THE ALLEGATIONS of corruption in the Cyprus judiciary, made last week by former judge of the European Court of Human Rights Loucis Loucaides, elicited a quick response from the Supreme Court. In an announcement issued on Tuesday it said it had asked the Attorney-general to try to document the allegations and if he could not to explore whether Loucaides had committed a criminal or disciplinary offence.
It added that since the establishment of the Republic there had not been any incidence of corruption in the judiciary, the honesty and integrity of which were always safeguarded. This was why the Supreme Court was always willing to investigate any report of alleged wrongdoing by a judge, it said.
Loucaides, meanwhile, speaking on state radio on Tuesday morning said that when he spoke of corruption he was not referring to alleged bribery of judges but to court decisions that were allegedly biased. Loucaides has always relished public squabbles. In the last year or so he has been involved in public rows with the police command and the Attorney-general over different cases.
His allegations about judges were made at a conference, at which he was one of four speakers, on ‘The problems of Cypriot justice’. While his corruption claims monopolised public attention, points about the shortcomings of judges made by Loucaides and his fellow speakers should have caused concern to the Supreme Court. Loucaides spoke about the deficiencies of the judiciary, saying there were “deficiencies in knowledge, impartiality and self-knowledge.” This was because judges “were appointed without stringent examination of their knowledge, experience and personality.” The inevitable result was the “fall of the standard of court decisions.”

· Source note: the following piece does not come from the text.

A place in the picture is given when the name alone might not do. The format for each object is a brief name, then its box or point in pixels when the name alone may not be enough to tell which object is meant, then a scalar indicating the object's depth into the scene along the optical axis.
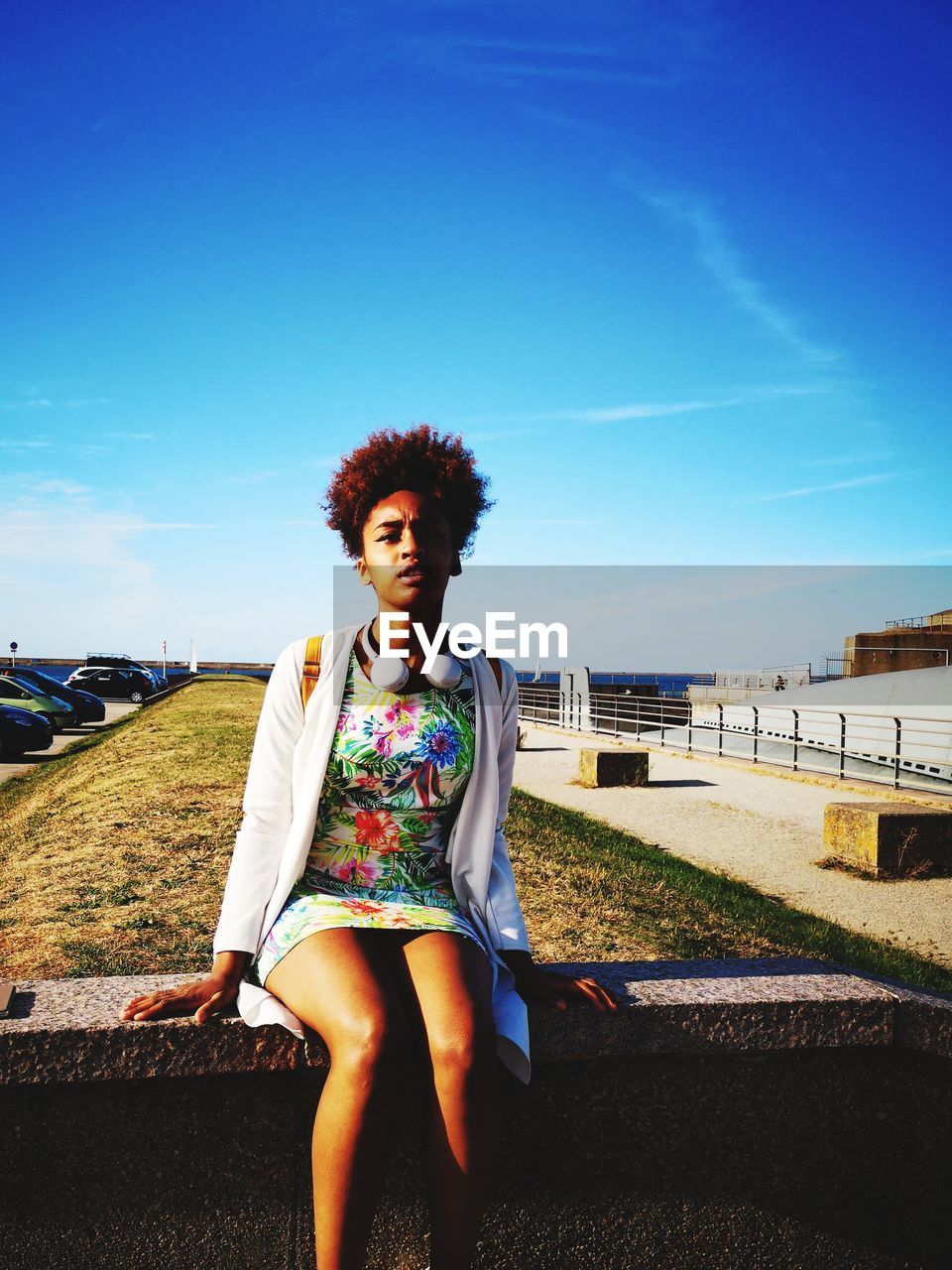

Another of the speakers, lawyer Christos Clerides, highlighted two of the main problems of the justice system – one was the slowness in the administration of justice, while the other “related in some case to the quality of court decisions, but also of the lawyers. In these cases the court decisions could be linked to the way judges were appointed, rose in the ranks, their continuous training, their specialisation and experience.”
Other lawyers, in private, also complain about the quality of court decisions, arguing that there is no consistency and that judges were often unpredictable. We are sure the judges of the Supreme Court are aware of this problem and instead of pulling rank should be examining how standards are raised. Is there meritocracy in the judiciary, or is the union principle of seniority followed when it comes to promotions? Is the appointment system rigorous or is it also the subject of nepotism? Is there an evaluation system in place and when a judge is found to not be performing his or her duties competently can he or she be sacked?
The Supreme Court should address all these questions if it wants to protect the standing of the judiciary. Loucaides’ allegations of corruption may be unfounded, but his observations about the standard of court decisions are not without substance.